◆ WORK REQUEST
Reproduce every line of the listing below word for word.

☆ ☆ ☆ ☆ ☆ ☆ ☆

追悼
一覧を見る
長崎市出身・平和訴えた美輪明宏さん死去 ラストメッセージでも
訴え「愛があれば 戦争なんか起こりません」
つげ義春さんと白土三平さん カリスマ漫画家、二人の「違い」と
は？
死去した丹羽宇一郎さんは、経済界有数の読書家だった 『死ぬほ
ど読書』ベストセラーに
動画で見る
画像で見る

☆ ☆ ☆ ☆ ☆ ☆ ☆

◆ RESULT
追悼
一覧を見る
長崎市出身・平和訴えた美輪明宏さん死去 ラストメッセージでも
訴え「愛があれば 戦争なんか起こりません」
つげ義春さんと白土三平さん カリスマ漫画家、二人の「違い」と
は？
死去した丹羽宇一郎さんは、経済界有数の読書家だった 『死ぬほ
ど読書』ベストセラーに
動画で見る
画像で見る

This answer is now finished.